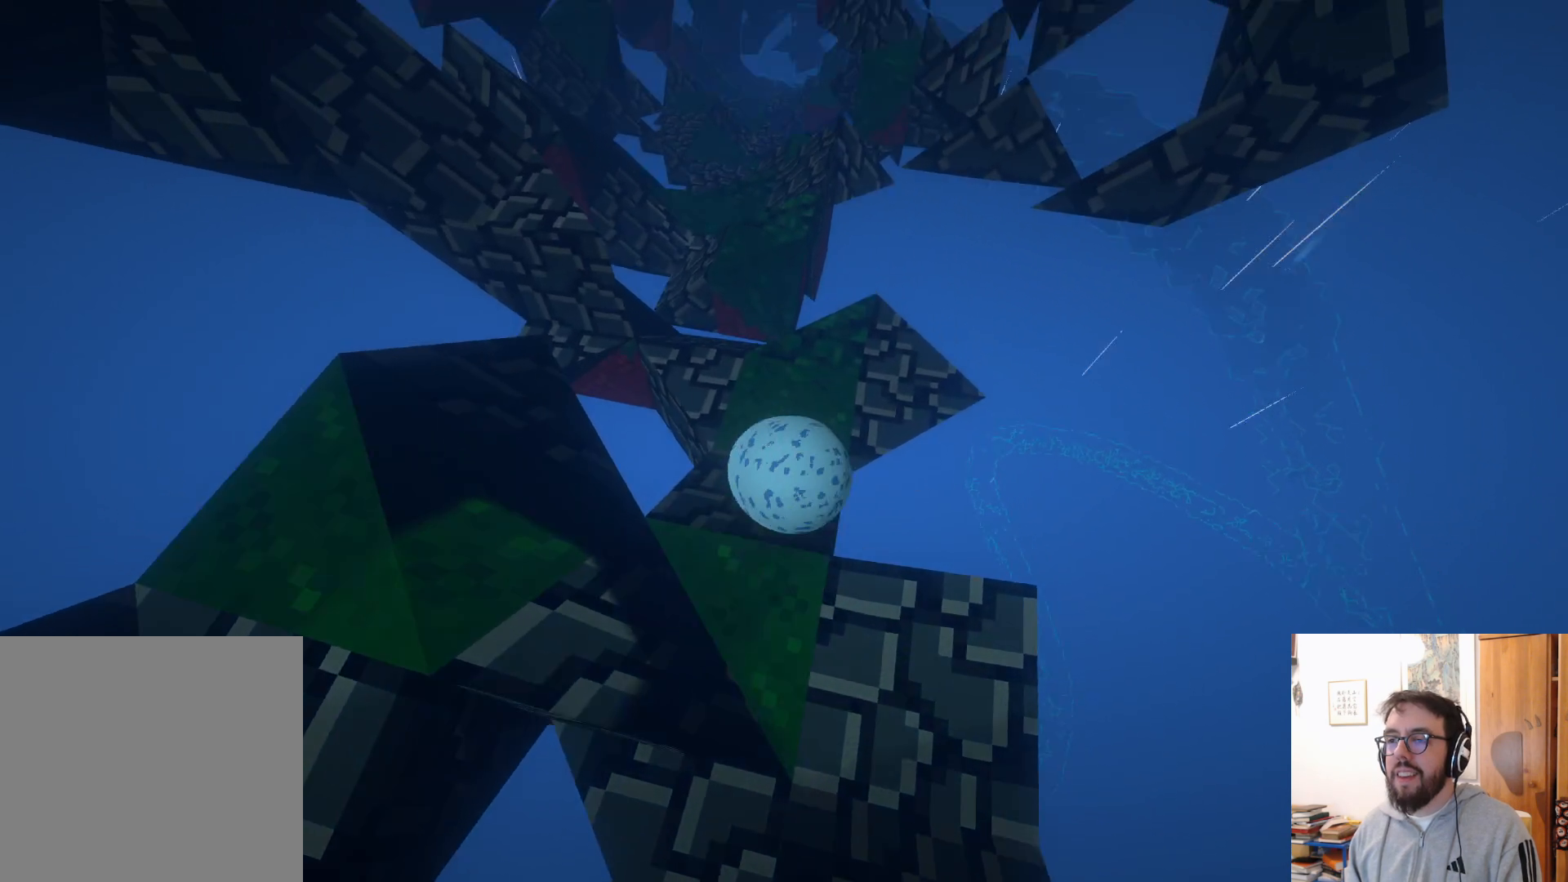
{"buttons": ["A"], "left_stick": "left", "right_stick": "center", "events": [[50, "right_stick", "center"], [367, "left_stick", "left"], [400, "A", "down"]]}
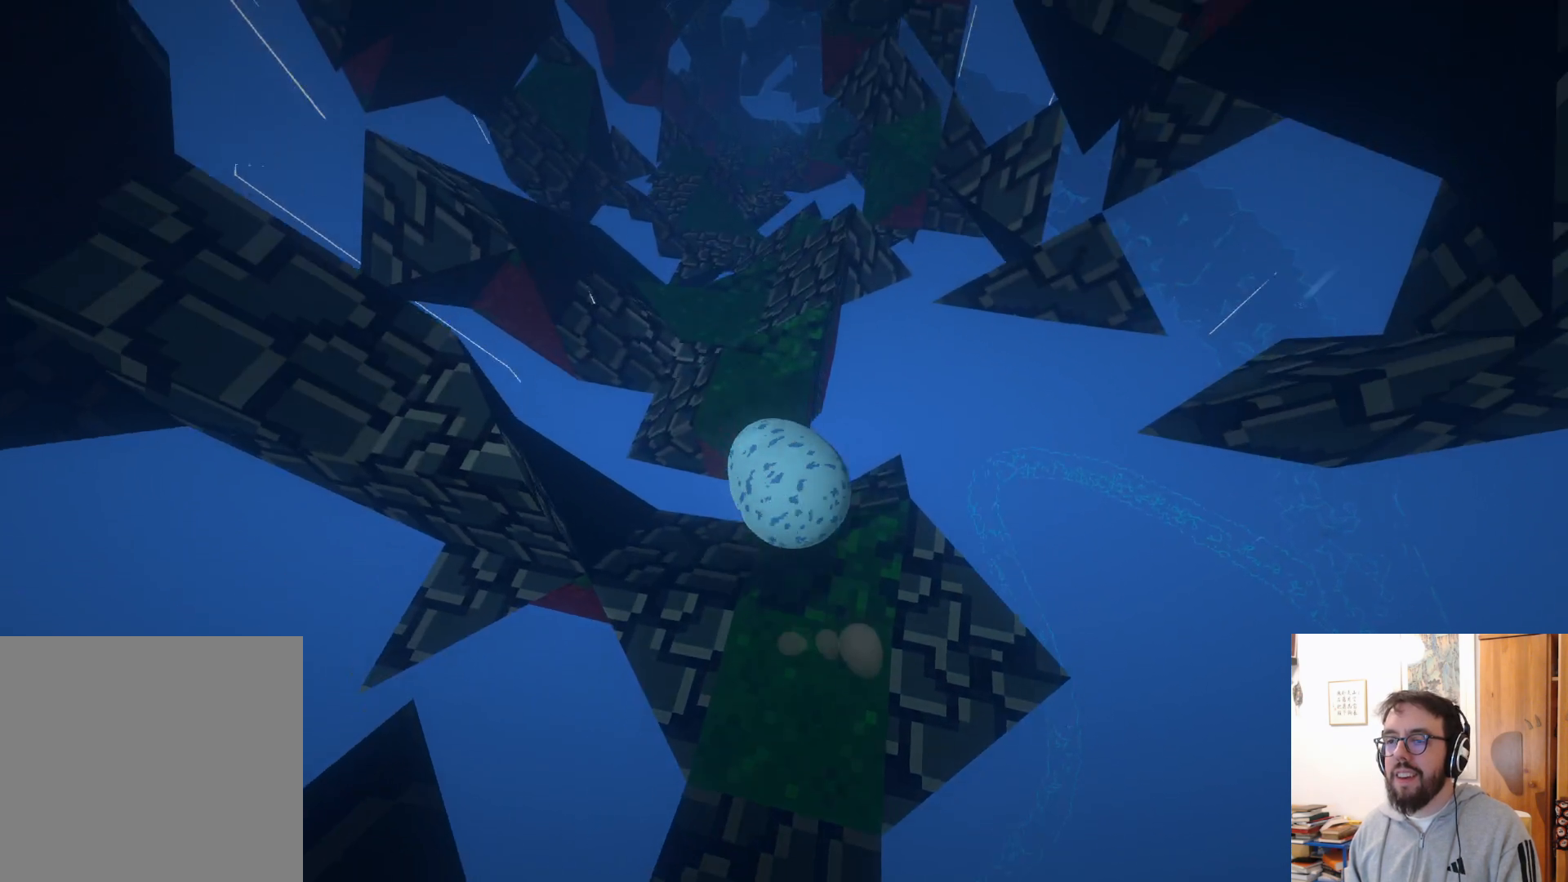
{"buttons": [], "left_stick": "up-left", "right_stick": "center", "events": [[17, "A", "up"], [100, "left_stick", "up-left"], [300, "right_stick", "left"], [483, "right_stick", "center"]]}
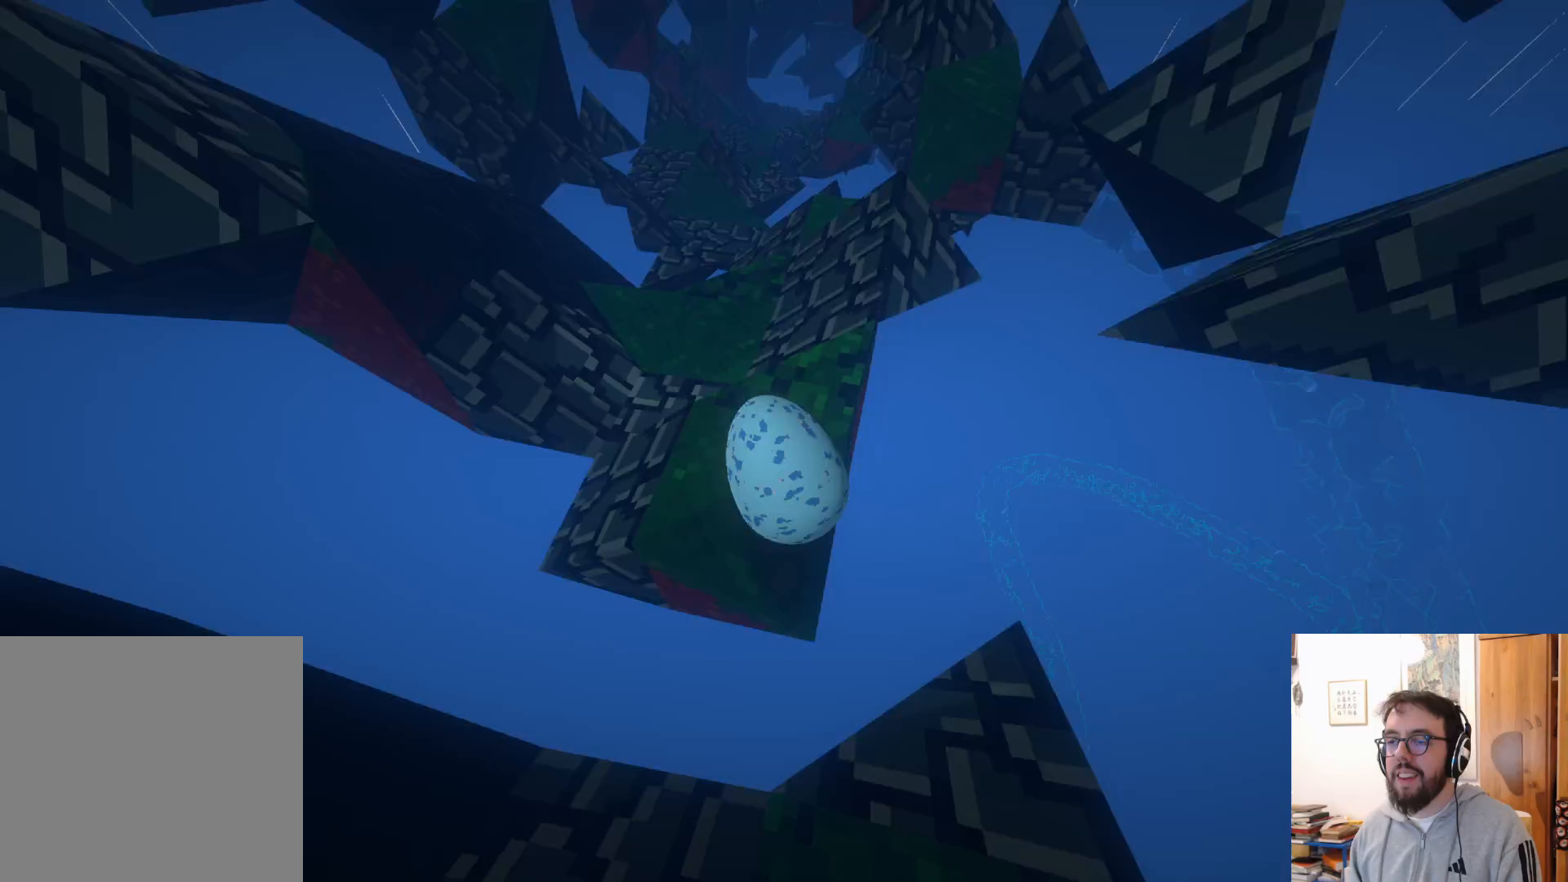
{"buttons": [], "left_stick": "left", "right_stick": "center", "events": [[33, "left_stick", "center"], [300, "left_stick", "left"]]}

_WORK INSTRUCTIONS_. The material above should be printed again exactly, with each picture left out.

_OUTPUT OF THE TASK_.
{"buttons": ["A"], "left_stick": "left", "right_stick": "center", "events": [[50, "right_stick", "center"], [367, "left_stick", "left"], [400, "A", "down"]]}
{"buttons": [], "left_stick": "up-left", "right_stick": "center", "events": [[17, "A", "up"], [100, "left_stick", "up-left"], [300, "right_stick", "left"], [483, "right_stick", "center"]]}
{"buttons": [], "left_stick": "left", "right_stick": "center", "events": [[33, "left_stick", "center"], [300, "left_stick", "left"]]}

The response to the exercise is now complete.